To-do item —
When you reach the line with "her, he slowly" in the records below, begin transcribing exactly and continue up to and including the line with "is not harmful, but", leaving out every picture.

Dataset entries —
==*==

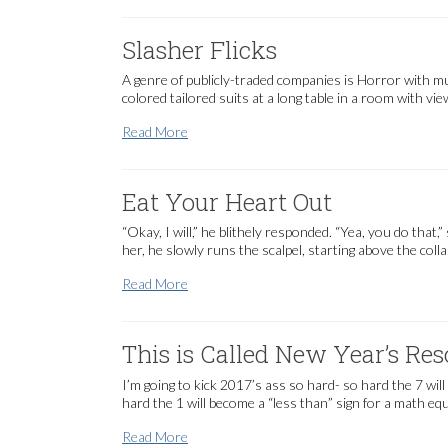
Slasher Flicks
A genre of publicly-traded companies is Horror with mu
colored tailored suits at a long table in a room with vi
Slasher Flicks
Read More
Eat Your Heart Out
“Okay, I will,” he blithely responded. “Yea, you do tha
her, he slowly runs the scalpel, starting above the coll
Eat Your Heart Out
Read More
This is Called New Year’s Res
I’m going to kick 2017’s ass so hard- so hard the 7 will
hard the 1 will become a “less than” sign for a math eq
This is Called New Year’s Resolutions
Read More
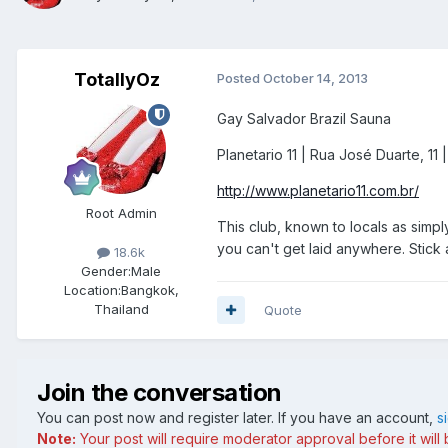
TotallyOz
Posted
October 14, 2013
Gay Salvador Brazil Sauna
Planetario 11 | Rua José Duarte, 11 |
http://www.planetario11.com.br/
Root Admin
This club, known to locals as simpl
you can't get laid anywhere. Stick
18.6k
Gender:
Male
Location:
Bangkok,
Thailand
Quote
Join the conversation
You can post now and register later. If you have an account,
s
Note:
Your post will require moderator approval before it will b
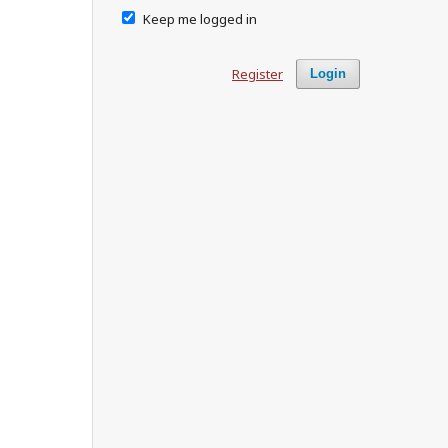
Keep me logged in
Register
Login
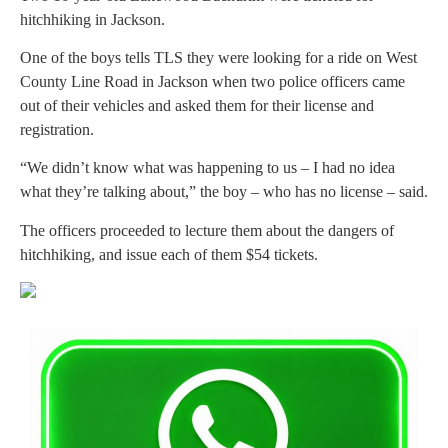
hitchhiking in Jackson.
One of the boys tells TLS they were looking for a ride on West
County Line Road in Jackson when two police officers came
out of their vehicles and asked them for their license and
registration.
“We didn’t know what was happening to us – I had no idea
what they’re talking about,” the boy – who has no license – said.
The officers proceeded to lecture them about the dangers of
hitchhiking, and issue each of them $54 tickets.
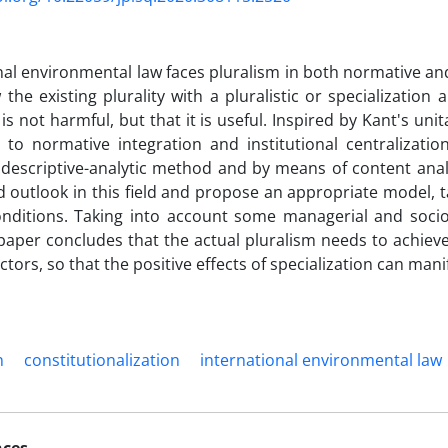
nal environmental law faces pluralism in both normative and
the existing plurality with a pluralistic or specialization
 is not harmful, but that it is useful. Inspired by Kant's un
 to normative integration and institutional centralization
descriptive-analytic method and by means of content analys
d outlook in this field and propose an appropriate model, t
onditions. Taking into account some managerial and socio
 paper concludes that the actual pluralism needs to achieve
ctors, so that the positive effects of specialization can man
n
constitutionalization
international environmental law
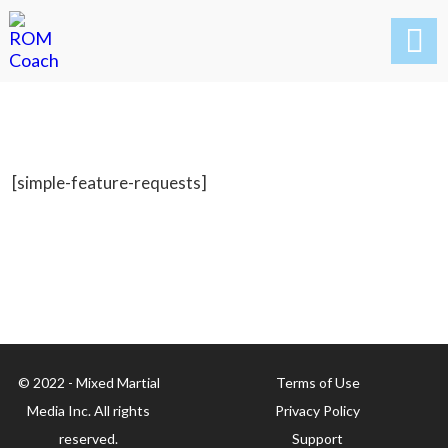

[simple-feature-requests]
© 2022 - Mixed Martial
Terms of Use
Media Inc. All rights
Privacy Policy
reserved.
Support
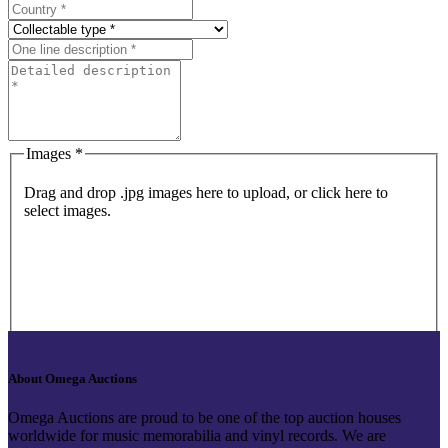
Images *
Drag and drop .jpg images here to upload, or click here to
select images.
About Omega Auctions
Omega Auctions are proud to be one of the top auction houses
worldwide for music memorabilia and vinyl records. We are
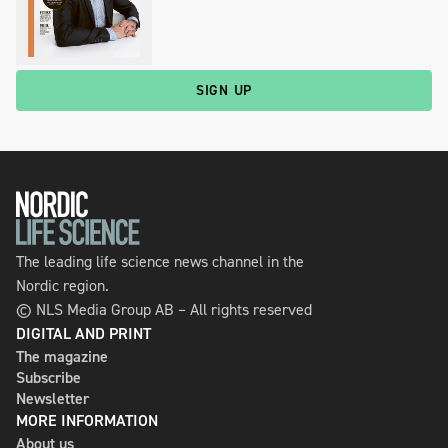
SIGN UP
The leading life science news channel in the
Nordic region.
© NLS Media Group AB – All rights reserved
DIGITAL AND PRINT
The magazine
Subscribe
Newsletter
MORE INFORMATION
About us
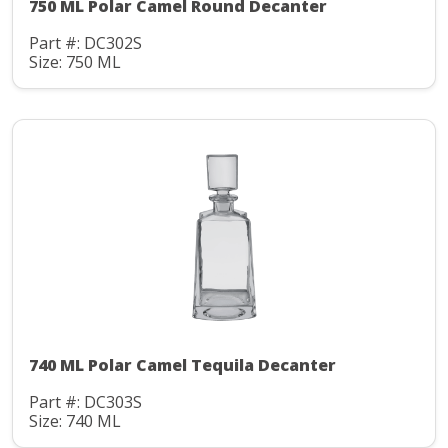
750 ML Polar Camel Round Decanter
Part #: DC302S
Size: 750 ML
740 ML Polar Camel Tequila Decanter
Part #: DC303S
Size: 740 ML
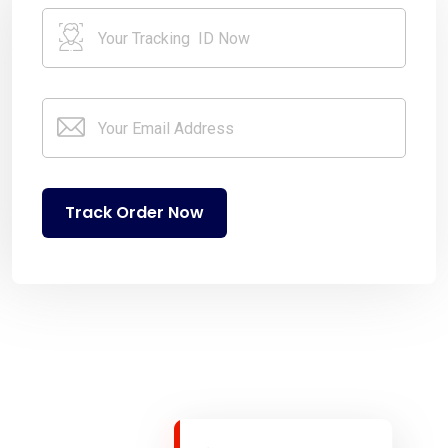
Track Order Now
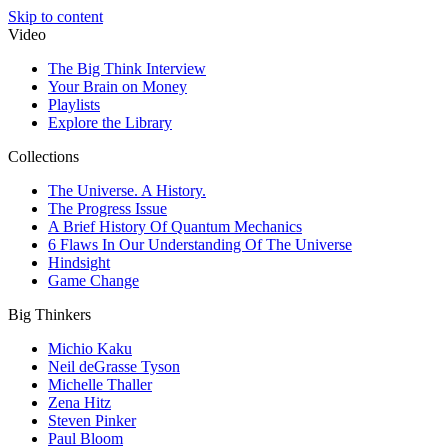
Skip to content
Video
The Big Think Interview
Your Brain on Money
Playlists
Explore the Library
Collections
The Universe. A History.
The Progress Issue
A Brief History Of Quantum Mechanics
6 Flaws In Our Understanding Of The Universe
Hindsight
Game Change
Big Thinkers
Michio Kaku
Neil deGrasse Tyson
Michelle Thaller
Zena Hitz
Steven Pinker
Paul Bloom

==*==

Response to this exercise —
her, he slowly runs the scalpel, starting above the coll
Eat Your Heart Out
Read More
This is Called New Year’s Res
I’m going to kick 2017’s ass so hard- so hard the 7 will
hard the 1 will become a “less than” sign for a math eq
This is Called New Year’s Resolutions
Read More
TotallyOz
Posted
October 14, 2013
Gay Salvador Brazil Sauna
Planetario 11 | Rua José Duarte, 11 |
http://www.planetario11.com.br/
Root Admin
This club, known to locals as simpl
you can't get laid anywhere. Stick
18.6k
Gender:
Male
Location:
Bangkok,
Thailand
Quote
Join the conversation
You can post now and register later. If you have an account,
s
Note:
Your post will require moderator approval before it will b
Keep me logged in
Register
Login
hitchhiking in Jackson.
One of the boys tells TLS they were looking for a ride on West
County Line Road in Jackson when two police officers came
out of their vehicles and asked them for their license and
registration.
“We didn’t know what was happening to us – I had no idea
what they’re talking about,” the boy – who has no license – said.
The officers proceeded to lecture them about the dangers of
hitchhiking, and issue each of them $54 tickets.
nal environmental law faces pluralism in both normative and
the existing plurality with a pluralistic or specialization
 is not harmful, but that it is useful. Inspired by Kant's un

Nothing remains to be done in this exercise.